May 10, 2007


Last One In Is a Rotten Egg! By Diane deGroat. HarperCollins. $15.99.

Here Comes T. Rex Cottontail. By Lois G. Grambling. Illustrated by Jack E. Davis. Katherine Tegen/HarperCollins. $15.99.

It’s Easter, Little Critter! By Mercer Mayer. HarperFestival. $6.99.

My Little Pony Easter Surprise Coloring Book. By Sadie Chesterfield. Illustrations by Ken Edwards. HarperFestival. $3.99.

      Easter is over for this year, but if your kids really enjoy the secular elements of the holiday – dressing up, searching for colorful eggs, telling bunny stories, and so on – they will enjoy these books no matter what the calendar says. Last One In Is a Rotten Egg! – for ages 3-8 – is actually designed to teach a year-round lesson about selfishness. It’s the 10th story about Gilbert the opossum and his friends (other books have dealt with school, birthdays, Christmas and so on). This time, Gilbert and his sister, Lola, are excited when their cousin, Wally, comes to visit for Easter – until it turns out that Wally’s whole focus is on winning at everything. He insists on rushing first into the house and into the dining room, finishing his lunch first, and being first to the start of the Easter egg hunt, repeatedly exclaiming, “Last one in [or “finished,” “up the hill,” etc.] is a rotten egg!” Wally also proves pushy and selfish during the egg hunt, ending up with the most eggs – including a special one that Lola actually finds but that he takes. Then Gilbert thinks of a way to turn Wally’s penchant for speed against him, so Wally loses all his eggs; but at the end, he and Gilbert agree that it’s best to share. The Easter elements here are secondary to the final message.

Required actions =>
1. Condense the paragraph of the Easter book review that begins "Easter is over for this year" into a short bulleted list, keeping its main facts.
2. Carry on the Easter book review from the point where it stops.

Excerpted records =>

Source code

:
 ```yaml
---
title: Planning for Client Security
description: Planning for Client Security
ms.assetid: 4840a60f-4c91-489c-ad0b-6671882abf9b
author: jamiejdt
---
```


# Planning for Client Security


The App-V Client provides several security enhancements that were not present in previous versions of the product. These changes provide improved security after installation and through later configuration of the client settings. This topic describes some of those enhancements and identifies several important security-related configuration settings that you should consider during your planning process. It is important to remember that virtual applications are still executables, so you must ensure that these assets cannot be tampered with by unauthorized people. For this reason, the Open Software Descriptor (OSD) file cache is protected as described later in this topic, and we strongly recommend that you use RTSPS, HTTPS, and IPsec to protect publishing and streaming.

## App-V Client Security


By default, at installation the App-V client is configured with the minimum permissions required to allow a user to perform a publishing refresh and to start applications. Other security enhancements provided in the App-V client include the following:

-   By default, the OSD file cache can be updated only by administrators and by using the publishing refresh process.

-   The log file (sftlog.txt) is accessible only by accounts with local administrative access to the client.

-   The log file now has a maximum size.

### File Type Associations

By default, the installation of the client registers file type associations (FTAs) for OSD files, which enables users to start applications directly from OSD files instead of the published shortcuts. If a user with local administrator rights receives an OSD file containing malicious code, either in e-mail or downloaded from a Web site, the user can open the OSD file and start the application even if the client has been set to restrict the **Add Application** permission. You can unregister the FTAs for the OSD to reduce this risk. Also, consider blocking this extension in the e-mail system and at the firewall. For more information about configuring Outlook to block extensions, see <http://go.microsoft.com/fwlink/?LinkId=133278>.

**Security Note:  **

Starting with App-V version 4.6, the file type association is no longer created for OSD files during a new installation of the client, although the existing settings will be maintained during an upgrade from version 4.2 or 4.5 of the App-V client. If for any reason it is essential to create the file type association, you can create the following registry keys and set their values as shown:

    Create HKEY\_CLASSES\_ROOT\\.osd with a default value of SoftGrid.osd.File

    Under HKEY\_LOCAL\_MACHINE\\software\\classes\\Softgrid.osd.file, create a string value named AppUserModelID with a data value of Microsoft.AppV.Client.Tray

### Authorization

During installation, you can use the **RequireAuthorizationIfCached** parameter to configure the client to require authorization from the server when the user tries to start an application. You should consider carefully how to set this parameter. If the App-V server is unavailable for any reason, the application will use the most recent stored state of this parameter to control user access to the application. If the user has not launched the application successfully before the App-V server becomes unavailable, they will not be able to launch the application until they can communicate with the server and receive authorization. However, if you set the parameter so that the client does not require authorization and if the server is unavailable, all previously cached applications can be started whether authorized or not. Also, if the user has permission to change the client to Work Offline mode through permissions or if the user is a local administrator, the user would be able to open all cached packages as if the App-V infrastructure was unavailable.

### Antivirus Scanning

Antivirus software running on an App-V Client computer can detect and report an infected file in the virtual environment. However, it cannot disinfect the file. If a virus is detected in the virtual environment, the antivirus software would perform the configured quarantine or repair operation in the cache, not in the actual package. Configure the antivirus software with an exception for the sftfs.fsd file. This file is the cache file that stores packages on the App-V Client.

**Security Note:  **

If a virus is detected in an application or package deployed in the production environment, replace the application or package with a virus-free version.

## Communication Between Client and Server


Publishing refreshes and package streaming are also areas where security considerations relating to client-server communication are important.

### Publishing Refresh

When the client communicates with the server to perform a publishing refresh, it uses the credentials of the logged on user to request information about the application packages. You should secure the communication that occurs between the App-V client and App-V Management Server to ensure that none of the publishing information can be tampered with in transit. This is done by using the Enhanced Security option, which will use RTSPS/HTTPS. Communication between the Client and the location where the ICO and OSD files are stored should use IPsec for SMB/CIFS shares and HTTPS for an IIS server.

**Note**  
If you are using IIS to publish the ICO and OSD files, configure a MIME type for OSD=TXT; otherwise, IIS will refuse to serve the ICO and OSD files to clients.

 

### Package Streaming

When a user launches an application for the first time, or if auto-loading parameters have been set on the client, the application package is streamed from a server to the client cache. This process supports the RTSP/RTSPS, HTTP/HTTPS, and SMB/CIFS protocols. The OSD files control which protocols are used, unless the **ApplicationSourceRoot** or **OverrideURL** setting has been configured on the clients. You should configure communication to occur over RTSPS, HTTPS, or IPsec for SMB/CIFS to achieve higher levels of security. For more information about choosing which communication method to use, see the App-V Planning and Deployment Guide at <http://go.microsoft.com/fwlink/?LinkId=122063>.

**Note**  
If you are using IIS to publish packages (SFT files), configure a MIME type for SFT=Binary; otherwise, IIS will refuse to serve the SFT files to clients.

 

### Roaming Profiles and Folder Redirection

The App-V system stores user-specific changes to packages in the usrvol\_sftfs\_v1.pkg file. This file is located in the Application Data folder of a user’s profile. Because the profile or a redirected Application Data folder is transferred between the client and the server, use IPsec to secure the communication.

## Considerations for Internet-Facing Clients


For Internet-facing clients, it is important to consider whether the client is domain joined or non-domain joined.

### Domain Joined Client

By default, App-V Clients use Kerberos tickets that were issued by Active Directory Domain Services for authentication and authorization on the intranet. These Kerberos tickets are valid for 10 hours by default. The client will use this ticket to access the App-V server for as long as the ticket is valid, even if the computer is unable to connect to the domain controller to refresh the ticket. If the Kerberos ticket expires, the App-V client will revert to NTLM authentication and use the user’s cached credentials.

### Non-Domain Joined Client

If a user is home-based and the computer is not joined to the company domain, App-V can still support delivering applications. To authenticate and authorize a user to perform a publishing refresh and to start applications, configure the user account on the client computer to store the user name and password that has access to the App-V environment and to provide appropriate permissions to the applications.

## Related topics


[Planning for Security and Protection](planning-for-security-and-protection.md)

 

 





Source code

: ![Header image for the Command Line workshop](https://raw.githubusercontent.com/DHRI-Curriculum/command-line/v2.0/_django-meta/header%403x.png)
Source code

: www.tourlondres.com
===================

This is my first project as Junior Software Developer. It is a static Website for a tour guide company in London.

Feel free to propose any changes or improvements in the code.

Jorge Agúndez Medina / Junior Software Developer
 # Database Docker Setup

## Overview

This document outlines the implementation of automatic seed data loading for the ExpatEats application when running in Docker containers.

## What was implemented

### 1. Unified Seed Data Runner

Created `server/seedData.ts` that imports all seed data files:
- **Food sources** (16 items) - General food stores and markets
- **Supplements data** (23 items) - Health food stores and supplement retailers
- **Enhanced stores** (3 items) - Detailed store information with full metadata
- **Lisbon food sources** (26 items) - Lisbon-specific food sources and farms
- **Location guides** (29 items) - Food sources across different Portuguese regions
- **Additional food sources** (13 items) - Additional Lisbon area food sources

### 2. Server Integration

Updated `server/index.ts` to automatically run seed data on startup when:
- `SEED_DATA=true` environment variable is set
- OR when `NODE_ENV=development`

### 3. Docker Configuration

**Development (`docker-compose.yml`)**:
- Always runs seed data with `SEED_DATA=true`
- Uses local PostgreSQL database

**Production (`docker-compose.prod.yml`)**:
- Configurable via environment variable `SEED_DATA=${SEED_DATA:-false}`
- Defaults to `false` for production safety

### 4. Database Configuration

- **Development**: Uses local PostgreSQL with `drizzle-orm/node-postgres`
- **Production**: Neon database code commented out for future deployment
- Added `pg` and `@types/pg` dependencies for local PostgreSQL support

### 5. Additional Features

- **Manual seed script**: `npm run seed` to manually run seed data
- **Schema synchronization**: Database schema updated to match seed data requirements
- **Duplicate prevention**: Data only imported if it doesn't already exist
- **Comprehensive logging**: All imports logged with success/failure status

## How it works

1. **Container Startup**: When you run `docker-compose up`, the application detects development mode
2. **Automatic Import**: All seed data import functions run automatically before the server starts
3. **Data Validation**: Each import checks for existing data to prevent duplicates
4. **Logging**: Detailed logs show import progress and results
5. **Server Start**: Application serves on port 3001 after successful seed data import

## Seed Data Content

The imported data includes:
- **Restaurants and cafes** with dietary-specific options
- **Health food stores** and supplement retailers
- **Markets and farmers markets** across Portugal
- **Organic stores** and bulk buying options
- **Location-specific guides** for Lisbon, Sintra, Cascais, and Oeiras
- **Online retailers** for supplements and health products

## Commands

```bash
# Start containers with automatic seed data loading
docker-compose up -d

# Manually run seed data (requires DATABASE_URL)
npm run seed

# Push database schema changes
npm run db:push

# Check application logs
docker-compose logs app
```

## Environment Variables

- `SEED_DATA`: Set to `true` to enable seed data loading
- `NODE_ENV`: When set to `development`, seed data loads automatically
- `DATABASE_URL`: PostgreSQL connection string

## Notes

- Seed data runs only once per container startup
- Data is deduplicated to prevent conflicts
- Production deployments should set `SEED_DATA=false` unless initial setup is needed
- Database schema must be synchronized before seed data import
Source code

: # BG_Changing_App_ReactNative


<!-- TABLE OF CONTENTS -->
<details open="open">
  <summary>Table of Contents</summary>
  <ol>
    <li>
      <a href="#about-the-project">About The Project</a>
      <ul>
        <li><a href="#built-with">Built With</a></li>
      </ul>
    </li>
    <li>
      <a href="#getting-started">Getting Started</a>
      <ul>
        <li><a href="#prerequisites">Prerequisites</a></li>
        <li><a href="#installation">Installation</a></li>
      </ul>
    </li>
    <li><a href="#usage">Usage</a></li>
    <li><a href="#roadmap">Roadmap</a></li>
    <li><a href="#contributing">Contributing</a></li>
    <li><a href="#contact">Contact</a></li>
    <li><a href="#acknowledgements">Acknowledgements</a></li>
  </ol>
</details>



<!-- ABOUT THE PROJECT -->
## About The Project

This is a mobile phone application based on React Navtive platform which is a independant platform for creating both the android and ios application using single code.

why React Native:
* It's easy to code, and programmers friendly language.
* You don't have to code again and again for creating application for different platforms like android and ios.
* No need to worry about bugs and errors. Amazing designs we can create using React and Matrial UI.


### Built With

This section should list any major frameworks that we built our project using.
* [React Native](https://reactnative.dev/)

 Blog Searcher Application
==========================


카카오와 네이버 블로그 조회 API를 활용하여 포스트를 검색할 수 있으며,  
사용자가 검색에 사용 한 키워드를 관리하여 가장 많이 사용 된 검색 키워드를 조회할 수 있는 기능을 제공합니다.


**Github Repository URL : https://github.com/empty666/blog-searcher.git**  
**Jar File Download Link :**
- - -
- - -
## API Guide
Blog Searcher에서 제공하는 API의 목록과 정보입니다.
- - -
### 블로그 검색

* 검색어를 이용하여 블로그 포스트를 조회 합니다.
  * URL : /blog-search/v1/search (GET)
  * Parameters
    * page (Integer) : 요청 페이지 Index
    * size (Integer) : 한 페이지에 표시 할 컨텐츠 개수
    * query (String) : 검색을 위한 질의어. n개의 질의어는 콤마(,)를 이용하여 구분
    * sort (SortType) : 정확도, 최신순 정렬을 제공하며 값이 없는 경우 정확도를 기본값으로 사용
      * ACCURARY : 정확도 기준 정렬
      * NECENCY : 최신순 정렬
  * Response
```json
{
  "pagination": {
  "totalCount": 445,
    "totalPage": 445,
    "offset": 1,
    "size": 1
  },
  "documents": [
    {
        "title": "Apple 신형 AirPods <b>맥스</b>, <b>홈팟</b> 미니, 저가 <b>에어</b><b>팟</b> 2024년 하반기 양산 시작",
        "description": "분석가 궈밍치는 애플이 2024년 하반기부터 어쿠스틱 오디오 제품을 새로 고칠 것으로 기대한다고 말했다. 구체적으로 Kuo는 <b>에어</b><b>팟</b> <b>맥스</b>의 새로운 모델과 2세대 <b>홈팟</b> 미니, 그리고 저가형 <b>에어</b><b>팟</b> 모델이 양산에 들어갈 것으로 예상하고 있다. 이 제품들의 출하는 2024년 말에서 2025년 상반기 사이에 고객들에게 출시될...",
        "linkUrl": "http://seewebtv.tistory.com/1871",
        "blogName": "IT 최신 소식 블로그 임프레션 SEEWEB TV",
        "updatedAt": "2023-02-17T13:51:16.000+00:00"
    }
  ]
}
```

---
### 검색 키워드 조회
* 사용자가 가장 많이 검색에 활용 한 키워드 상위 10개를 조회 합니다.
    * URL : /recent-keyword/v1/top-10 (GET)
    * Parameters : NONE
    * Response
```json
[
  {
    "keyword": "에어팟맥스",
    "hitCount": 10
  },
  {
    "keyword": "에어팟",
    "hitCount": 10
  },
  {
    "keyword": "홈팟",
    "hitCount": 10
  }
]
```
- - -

Task-by-task results =>
1.
- Children who like Easter's secular side (dressing up, egg hunts, bunny stories) will enjoy these books at any time of year.
- Last One In Is a Rotten Egg! (ages 3-8) teaches a year-round lesson about selfishness.
- It is the 10th story about Gilbert the opossum and his friends. Earlier books dealt with school, birthdays, Christmas and other subjects.
- Gilbert's cousin Wally visits Gilbert and his sister, Lola, for Easter. Wally is set on winning at everything. He rushes to be first and keeps shouting "Last one in is a rotten egg!"
- During the egg hunt Wally is pushy and selfish. He ends up with the most eggs, including a special one that Lola found and he took.
- Gilbert uses Wally's love of speed against him, and Wally loses all his eggs. In the end the two agree that sharing is best.
- The Easter elements are secondary to this message.

2.
      Easter is more central in a romp called Here Comes T. Rex Cottontail. The idea is that Peter Cottontail has a cold, so T. Rex helpfully agrees to deliver Peter’s Easter eggs, but he can’t hop well at all – and ends up shattering Peter’s whole basket of eggs. So T. Rex’s dinosaur friends search for replacement eggs while T. Rex practices his hopping. After the dinosaurs color the eggs until late at night, T. Rex delivers them – and when they crack open, they turn out to contain all sorts of baby animals, since the dinosaurs were given them by friendly egg-layers such as Duck and Goose. The result is “the noisiest Easter ever,” with plenty of fun for all the book’s characters and for kids ages 3-6.

      Still-younger children should enjoy It’s Easter, Little Critter! and My Little Pony Easter Surprise Coloring Book (both for ages 2-6, but most appealing in the younger part of that age range). The Little Critter book features attractively designed flaps that show part of the drawings on right-hand pages, then fold out to show further developments in the story. For example, one flap shows Little Critter looking in a mirror after dressing up on his own; fold it out and you see him proudly displaying the tie he tied himself (which is, ahem, rather bunched up). There’s an egg hunt here, and a visit to grandparents, and a bunny named (of course) Egg, and everything is gentle and mildly amusing. The My Little Pony coloring book is gentler still, with flowers and eggs and lots of wide-eyed ponies to color, plus some cute stickers. There are even simple counting, line-tracing and find-the-different-picture puzzles – added fun for fans of these popular characters.